The Lakshmi Tantra is one of the Pāñcarātra texts that is dedicated to the goddess Lakshmi and Narayana (Vishnu) in Hinduism. It forms a part of the Agamas. The Lakshmi Tantra is devoted to the worship of the goddess Lakshmi (the shakti of Vishnu-Narayana), although it also glorifies all women in general.

Date 
The text was composed sometime between the ninth and twelfth centuries.

Contents

The Lakshmi Tantra deals mainly with Pāñcarātra philosophy and cosmogony, as well as the mantra sastra. The ritualistic side of worship is not emphasised. The iconography for Lakshmi-Narayana and Vishnu’s Vyūhas is discussed. Temple architecture and temple worship are totally omitted. The text also ignores public festivals, death rites, and expiatory rights. Some speculate that this silence indicates that the Lakshmi Tantra concerns itself only with the individual worshipper, who desires to be released from the miseries of worldly existence.

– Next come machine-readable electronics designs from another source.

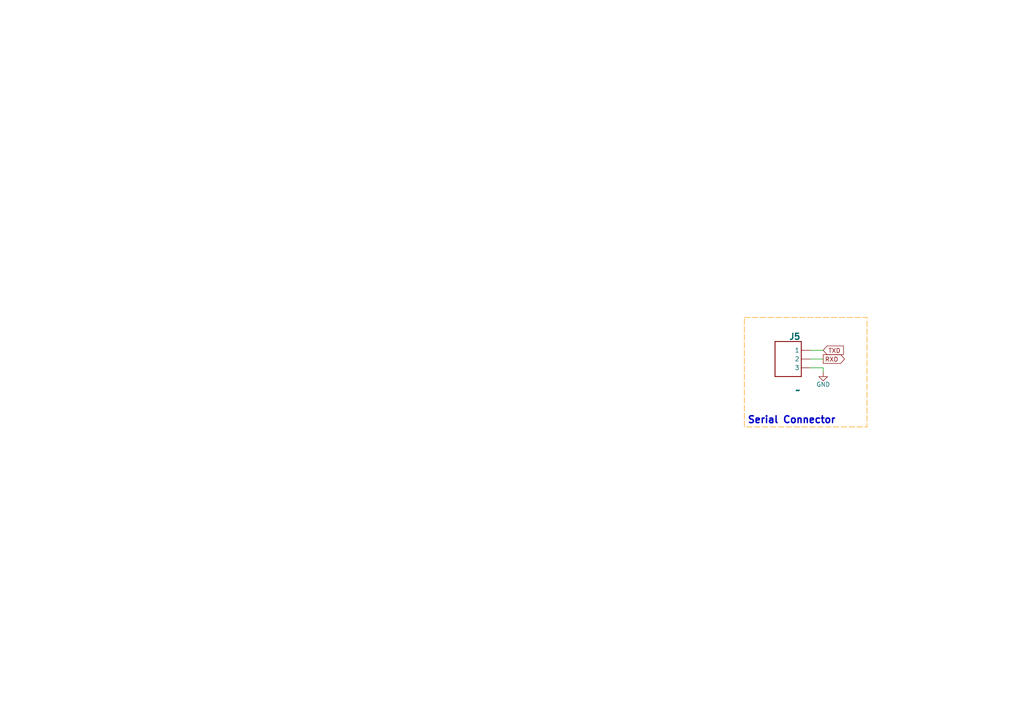
<source format=kicad_sch>
(kicad_sch
	(version 20250114)
	(generator "eeschema")
	(generator_version "9.0")
	(uuid "26505a7b-19c3-4fae-95fa-8ad65d89c284")
	(paper "A4")
	
	(rectangle
		(start 215.9 92.075)
		(end 251.46 123.825)
		(stroke
			(width 0)
			(type dash)
			(color 255 153 0 1)
		)
		(fill
			(type none)
		)
		(uuid 1c4d295e-b147-4004-b39f-9c2376ed76e9)
	)
	(text "Serial Connector"
		(exclude_from_sim no)
		(at 229.616 121.92 0)
		(effects
			(font
				(size 2 2)
				(thickness 0.4)
				(bold yes)
			)
		)
		(uuid "42bc3e58-659b-419e-9e06-7a5b9e153d30")
	)
	(wire
		(pts
			(xy 234.95 101.6) (xy 238.76 101.6)
		)
		(stroke
			(width 0)
			(type default)
		)
		(uuid "2e8018b1-106c-4a84-9652-d17402ecb66d")
	)
	(wire
		(pts
			(xy 238.76 107.95) (xy 238.76 106.68)
		)
		(stroke
			(width 0)
			(type default)
		)
		(uuid "5631a4e4-3440-48f2-9a0c-e2f36f48074d")
	)
	(wire
		(pts
			(xy 234.95 104.14) (xy 238.76 104.14)
		)
		(stroke
			(width 0)
			(type default)
		)
		(uuid "64edf437-eb52-4cbd-a1d2-6251902455fb")
	)
	(wire
		(pts
			(xy 238.76 106.68) (xy 234.95 106.68)
		)
		(stroke
			(width 0)
			(type default)
		)
		(uuid "b94ffe0f-24e5-44a3-991e-1de1bee67f88")
	)
	(global_label "RXD"
		(shape output)
		(at 238.76 104.14 0)
		(fields_autoplaced yes)
		(effects
			(font
				(size 1.27 1.27)
			)
			(justify left)
		)
		(uuid "2d0fa781-cfef-4561-b216-b6f7e07f6900")
		(property "Intersheetrefs" "${INTERSHEET_REFS}"
			(at 245.4947 104.14 0)
			(effects
				(font
					(size 1.27 1.27)
				)
				(justify left)
			)
		)
	)
	(global_label "TXD"
		(shape input)
		(at 238.76 101.6 0)
		(fields_autoplaced yes)
		(effects
			(font
				(size 1.27 1.27)
			)
			(justify left)
		)
		(uuid "db3affe8-f0ae-44f5-a5a4-808bb80a45a7")
		(property "Intersheetrefs" "${INTERSHEET_REFS}"
			(at 245.1923 101.6 0)
			(effects
				(font
					(size 1.27 1.27)
				)
				(justify left)
			)
		)
	)
	(symbol
		(lib_id "power:GND")
		(at 238.76 107.95 0)
		(unit 1)
		(exclude_from_sim no)
		(in_bom yes)
		(on_board yes)
		(dnp no)
		(uuid "39d194cc-db87-471c-b068-07b83da65293")
		(property "Reference" "#PWR023"
			(at 238.76 114.3 0)
			(effects
				(font
					(size 1.27 1.27)
				)
				(hide yes)
			)
		)
		(property "Value" "GND"
			(at 238.76 111.506 0)
			(effects
				(font
					(size 1.27 1.27)
				)
			)
		)
		(property "Footprint" ""
			(at 238.76 107.95 0)
			(effects
				(font
					(size 1.27 1.27)
				)
				(hide yes)
			)
		)
		(property "Datasheet" ""
			(at 238.76 107.95 0)
			(effects
				(font
					(size 1.27 1.27)
				)
				(hide yes)
			)
		)
		(property "Description" "Power symbol creates a global label with name \"GND\" , ground"
			(at 238.76 107.95 0)
			(effects
				(font
					(size 1.27 1.27)
				)
				(hide yes)
			)
		)
		(pin "1"
			(uuid "ef825a74-b6fc-4746-bb27-65f2575778f6")
		)
		(instances
			(project "relay-module"
				(path "/445c1fff-2e1a-48b1-a91f-a137832edebf"
					(reference "#PWR023")
					(unit 1)
				)
			)
		)
	)
	(symbol
		(lib_id "CRGM Connector:JST-SH-3")
		(at 232.41 101.6 0)
		(mirror y)
		(unit 1)
		(exclude_from_sim no)
		(in_bom yes)
		(on_board yes)
		(dnp no)
		(uuid "9703844a-c078-4497-807b-99b6c90d25cc")
		(property "Reference" "J5"
			(at 232.41 98.806 0)
			(effects
				(font
					(size 1.778 1.778)
					(thickness 0.3556)
					(bold yes)
				)
				(justify left bottom)
			)
		)
		(property "Value" "~"
			(at 232.41 112.014 0)
			(effects
				(font
					(size 1.778 1.778)
					(thickness 0.3556)
					(bold yes)
				)
				(justify left top)
			)
		)
		(property "Footprint" "Connector_JST:JST_SH_BM03B-SRSS-TB_1x03-1MP_P1.00mm_Vertical"
			(at 231.14 92.71 0)
			(effects
				(font
					(size 1.27 1.27)
				)
				(hide yes)
			)
		)
		(property "Datasheet" ""
			(at 232.41 101.6 0)
			(effects
				(font
					(size 1.27 1.27)
				)
				(hide yes)
			)
		)
		(property "Description" "JST SH 1.0mm 3 Position"
			(at 230.378 95.25 0)
			(effects
				(font
					(size 1.27 1.27)
				)
				(hide yes)
			)
		)
		(property "MN" "JST"
			(at 232.41 101.6 0)
			(effects
				(font
					(size 1.27 1.27)
				)
				(hide yes)
			)
		)
		(property "MPN" "BM03B-SRSS-TB"
			(at 232.41 101.6 0)
			(effects
				(font
					(size 1.27 1.27)
				)
				(hide yes)
			)
		)
		(property "Digikey" ""
			(at 232.41 101.6 0)
			(effects
				(font
					(size 1.27 1.27)
				)
				(hide yes)
			)
		)
		(property "Mouser" ""
			(at 232.41 101.6 0)
			(effects
				(font
					(size 1.27 1.27)
				)
				(hide yes)
			)
		)
		(property "LCSC" "C2919600"
			(at 232.41 101.6 0)
			(effects
				(font
					(size 1.27 1.27)
				)
				(hide yes)
			)
		)
		(pin "1"
			(uuid "13e3d7ec-f96e-4fb7-8890-8806a404ff23")
		)
		(pin "2"
			(uuid "815882bf-2062-4f9d-863f-37a59b105cd3")
		)
		(pin "3"
			(uuid "a1fa8a6c-c4c5-4b18-bd9a-b56b47657f92")
		)
		(instances
			(project ""
				(path "/445c1fff-2e1a-48b1-a91f-a137832edebf"
					(reference "J5")
					(unit 1)
				)
			)
		)
	)
)

</source>
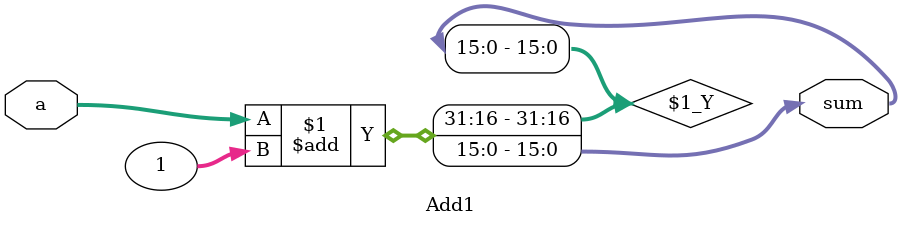
<source format=v>
module Add1 (
    input [15:0] a,          // 16-bit input operand 'a'
    output [15:0] sum        // 16-bit output for the result of incrementing 'a' by 1
);

    // Perform addition: Increment the 16-bit input 'a' by 1
    assign sum = a + 1;

endmodule
</source>
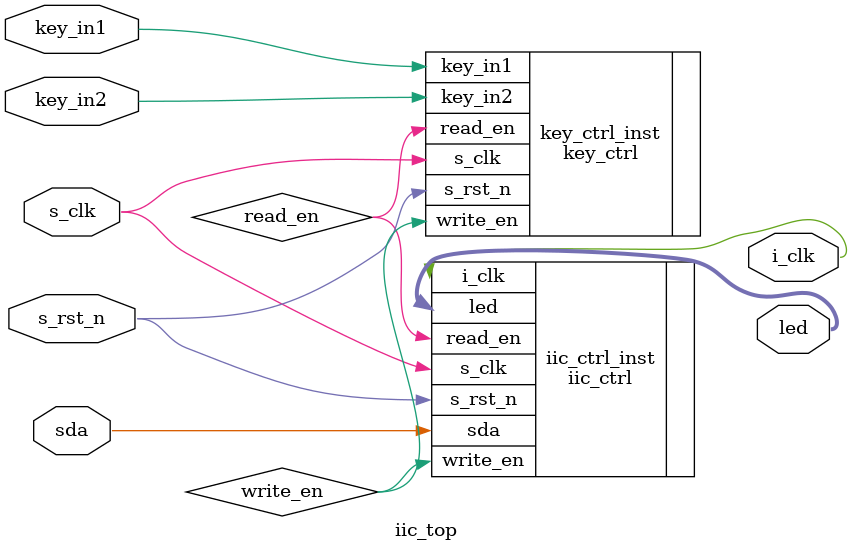
<source format=v>
module iic_top(
//system signal
input                   s_clk           ,
input                   s_rst_n         ,
//interface signal
input                   key_in1         ,
input                   key_in2         ,
output  wire            i_clk           ,
output  wire[ 7:0]      led             ,
inout                   sda             
);

wire                    write_en /*synthesis keep*/       ;
wire                    read_en /*synthesis keep*/       ;

key_ctrl key_ctrl_inst(
.s_clk                    (s_clk          ),
.s_rst_n                  (s_rst_n        ),
.key_in1                  (key_in1        ),
.key_in2                  (key_in2        ),
.write_en                 (write_en       ),
.read_en                  (read_en        )
);




 iic_ctrl iic_ctrl_inst(  
.s_clk                    (s_clk          ),
.s_rst_n                  (s_rst_n        ),
.write_en                 (write_en       ),
.read_en                  (read_en        ),
.i_clk                    (i_clk          ),
.led                      (led            ),
.sda                      (sda            ) 
);




endmodule 

</source>
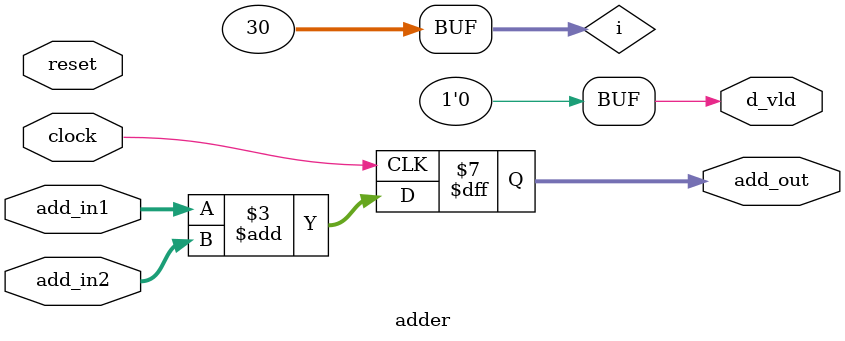
<source format=v>
module adder(clock,reset,add_in1,add_in2,add_out,d_vld);

input wire clock;
input wire reset;
input wire [3:0] add_in1;
input wire [3:0] add_in2;
output reg [4:0] add_out;
output reg d_vld= 1'b0;
integer i=0;

always @(posedge clock)
	begin
		add_out <= add_in1 + add_in2;

	end
/*
always @(posedge clock)
	begin
	if(!reset)
		begin
			add_out <=5'b00111;
		end
	end
*/

always @(*)
begin
		for (i=0;i<30;i++)
		begin
			if (i==30) begin
			d_vld = 1'b1;
			end
		end
end
endmodule

</source>
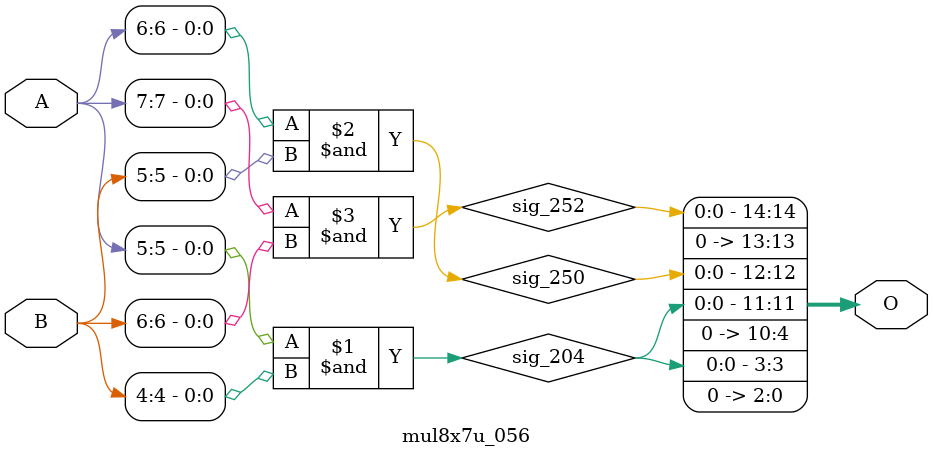
<source format=v>

/***
* This code is a part of EvoApproxLib library (ehw.fit.vutbr.cz/approxlib) distributed under The MIT License.
* When used, please cite the following article(s): V. Mrazek, L. Sekanina, Z. Vasicek "Libraries of Approximate Circuits: Automated Design and Application in CNN Accelerators" IEEE Journal on Emerging and Selected Topics in Circuits and Systems, Vol 10, No 4, 2020 
* This file contains a circuit from a sub-set of pareto optimal circuits with respect to the pwr and wce parameters
***/
// MAE% = 9.73 %
// MAE = 3189 
// WCE% = 30.62 %
// WCE = 10033 
// WCRE% = 301.56 %
// EP% = 98.83 %
// MRE% = 62.41 %
// MSE = 16898.093e3 
// PDK45_PWR = 0.00089 mW
// PDK45_AREA = 7.0 um2
// PDK45_DELAY = 0.04 ns

module mul8x7u_056 (
    A,
    B,
    O
);

input [7:0] A;
input [6:0] B;
output [14:0] O;

wire sig_204,sig_250,sig_252;

assign sig_204 = A[5] & B[4];
assign sig_250 = A[6] & B[5];
assign sig_252 = A[7] & B[6];

assign O[14] = sig_252;
assign O[13] = 1'b0;
assign O[12] = sig_250;
assign O[11] = sig_204;
assign O[10] = 1'b0;
assign O[9] = 1'b0;
assign O[8] = 1'b0;
assign O[7] = 1'b0;
assign O[6] = 1'b0;
assign O[5] = 1'b0;
assign O[4] = 1'b0;
assign O[3] = sig_204;
assign O[2] = 1'b0;
assign O[1] = 1'b0;
assign O[0] = 1'b0;

endmodule



</source>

The text may also be categorised as Vaishnava, since it glorifies Lakshmi-Narayana as supreme:

The Lakshmi Tantra is shown to have distinct similarities with the Pratik Rahasyam of Devi Mahatmya, showing an assimilation of Vaishnavas with Shakta-lore, which is extremely rare. The episode describing how the Supreme Shakti, Adi Mahalakshmi, transforms into her complete incarnation, Mahalakshmi or Mahasri, who is shown holding a mace, a shield, a citron, and a bowl. She is golden in colour, and on her crown she holds a lingam and a multi-headed snake which symbolizes the Trideva; linga meaning Shiva, yoni meaning Vishnu, and the snake representing Brahma. She represents the rajas guna. From here it is quite similar to what is seen in the Pratik Rahasyam, Mahalakshmi creates Mahakali/Mahamaya and Mahasaraswati/Mahavidya who represent the tamas guna and satva guna, respectively. However, unlike in the Pratika Rahasyam, where the Devis create the Trimurti and the Tridevi on their own, in the Lakshmi Tantra, Adi Purusha, or Parama Vasudeva, creates three of the Chaturvyuha, Pradyumna, Aniruddha, and Sankarshana. Pradyumna is linked with Mahasri, who create Brahma and Lakshmi (named as Padma), Sankarshana is linked with Mahamaya, creating Shiva and Saraswati, and Aniruddha and Mahavidya are linked together, creating Vishnu and Gauri/Parvati. Here, the union of male and female energies link to create srishti, or life.

The text precisely expounds the specifics of the philosophy of qualified monism Vishishtadvaita, but it is also observed that it is much inspired from the philosophy of Pratyabhijna of Kashmiri Shaivism propounded by Abhinavagupta. The text also reveals traces of Mahayana Buddhism. The influence of the Bhagavad Gita is also clearly apparent and passages from it have sometimes been quoted literally.

Manifestations 
The Lakshmi Tantra discusses the various avataras, or the descents, of the goddess, when Narayana incarnates on earth, to perform her anuvrata, or functions. These descents are called the six sheaths, and are categorised as possessing one form, two forms, four forms, six forms, eight forms, as well as twelve forms:

 Mahālakṣmī, as the first manifestation of the Goddess
 Śri and Puṣṭi, as two manifestations on either side of Narayana
 Śri, Kīrti, Jayā, and Māyā, as four manifestations around Narayana
 Śuddhi, Nirañjana, Nityā, Jñānaśakti, Aparājitā, and Prakṛti as six manifestations, in a hexagonal position
 Lakṣmī, Sarasvatī, Sarvakāmadā, Prītivardinī, Yaśaskarī, Śāntidā, Tuṣṭida, and Puṣṭi, as eight manifestations
 Śri, Kāmeśvarī, Kānti, Kriyā, Śakti, Vibhūti, Icchā, Prīti, Ratī, Māyā, Dhī, and Mahiman, as twelve manifestations, in a double hexagonal position

In the Dashavatara and the other incarnations of Vishnu, Lakshmi appears as Bhudevi for Varaha, Bhargavi for Dattatreya, Padma for Vamana, Dharani for Parashurama, Sita for Rama, Revati for Balarama, Rukmini for Krishna, Rati for Pradyumna, Usha for Aniruddha, and Tara for Buddha.